Azmi mencoba mencairkan suasana dengan bercanda, "Eh, siapa tahu dia cuma bilang kalau dia gay di depan orang tua kalian tanpa dia harus menyinggung kamu? Nggak ada yang nggak mungkin, kan?"
Ortiz tersenyum kecut, setengah setuju dengan Azmi, tapi juga merasa sedikit terganggu. "Aku tahu.
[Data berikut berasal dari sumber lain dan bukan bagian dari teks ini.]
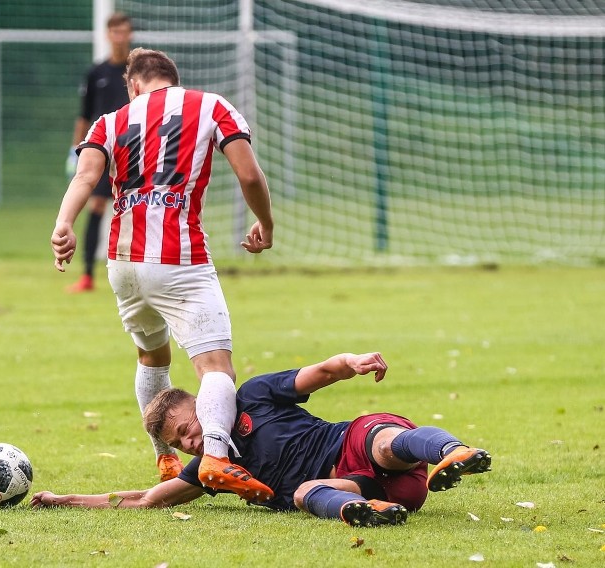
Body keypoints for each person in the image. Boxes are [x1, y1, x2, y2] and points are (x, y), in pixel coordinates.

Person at [51, 47, 276, 500]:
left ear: (133, 85)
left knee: (152, 358)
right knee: (216, 368)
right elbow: (249, 175)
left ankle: (165, 455)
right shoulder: (211, 105)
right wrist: (266, 225)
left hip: (123, 263)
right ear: (172, 78)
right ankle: (214, 456)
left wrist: (63, 224)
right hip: (179, 260)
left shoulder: (109, 121)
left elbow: (84, 177)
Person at [30, 352, 492, 527]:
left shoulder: (251, 396)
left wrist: (350, 361)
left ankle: (453, 453)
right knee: (308, 493)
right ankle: (372, 513)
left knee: (386, 444)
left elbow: (319, 373)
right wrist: (64, 500)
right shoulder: (213, 468)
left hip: (348, 444)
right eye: (180, 442)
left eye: (188, 428)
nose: (191, 443)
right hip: (370, 489)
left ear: (202, 404)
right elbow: (148, 500)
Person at [64, 12, 134, 293]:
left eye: (124, 32)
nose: (119, 37)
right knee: (95, 206)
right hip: (102, 151)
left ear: (130, 35)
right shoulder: (96, 73)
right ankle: (88, 276)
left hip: (133, 150)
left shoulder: (138, 70)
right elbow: (84, 115)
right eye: (115, 32)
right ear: (108, 35)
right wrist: (75, 149)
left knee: (134, 209)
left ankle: (136, 273)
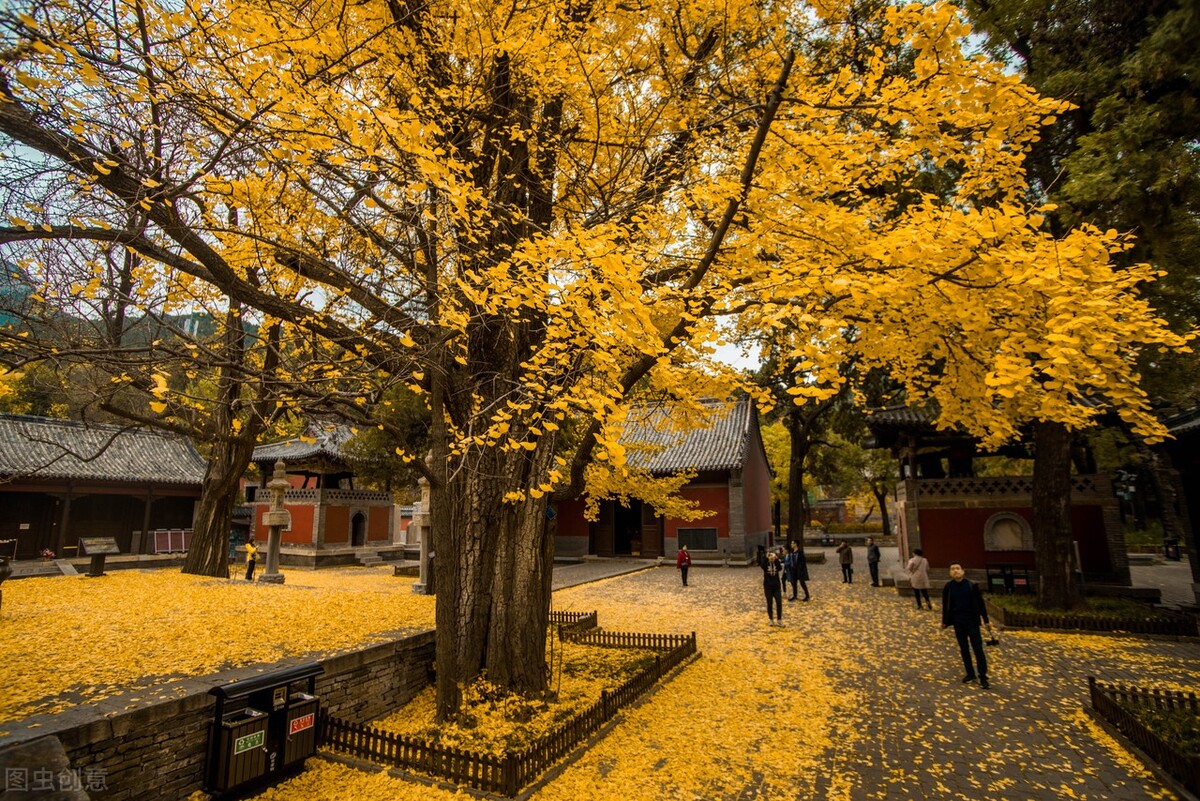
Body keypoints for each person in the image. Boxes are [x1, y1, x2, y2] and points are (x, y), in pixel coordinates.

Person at [941, 562, 992, 688]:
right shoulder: (948, 587)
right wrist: (944, 622)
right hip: (958, 622)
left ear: (963, 571)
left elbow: (980, 604)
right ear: (950, 573)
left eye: (958, 569)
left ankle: (983, 676)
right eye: (952, 569)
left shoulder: (971, 585)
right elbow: (945, 606)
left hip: (972, 621)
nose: (955, 571)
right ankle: (970, 673)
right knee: (964, 649)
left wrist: (986, 621)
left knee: (977, 648)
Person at [759, 547, 785, 625]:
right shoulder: (765, 564)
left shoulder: (776, 563)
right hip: (768, 587)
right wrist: (766, 558)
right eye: (770, 556)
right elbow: (762, 565)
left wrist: (776, 559)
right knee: (769, 603)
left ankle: (779, 620)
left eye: (773, 556)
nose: (772, 558)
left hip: (776, 586)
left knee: (779, 602)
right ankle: (771, 619)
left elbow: (780, 568)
Tapi kadang-kadang perasaan itu susah dikontrol. Aku sendiri juga masih bingung harus ngapain kalau kak Krisan benar-benar melakukan itu."
Azmi tersadar kalau candaan tadi nggak tepat dan cepat-cepat mengubah topik. "Oke, oke, gini aja. Nanti setelah sekolah, kita shopping. Gimana kalau kita fokus dulu ke sana? Siapa tahu sambil jalan-jalan kita bisa mikirin hal lain yang lebih seru."
Ortiz mengangguk setuju, merasa lebih tenang setelah berbicara dengan teman-temannya. "Oke, sounds good. Nanti kita bareng-bareng aja ke mall."
Percakapan mereka pun berlanjut dengan lebih santai, dan meskipun ada bayang-bayang kekhawatiran di hati Ortiz, setidaknya ia tahu bahwa ia tidak sendirian dalam menghadapi semua ini.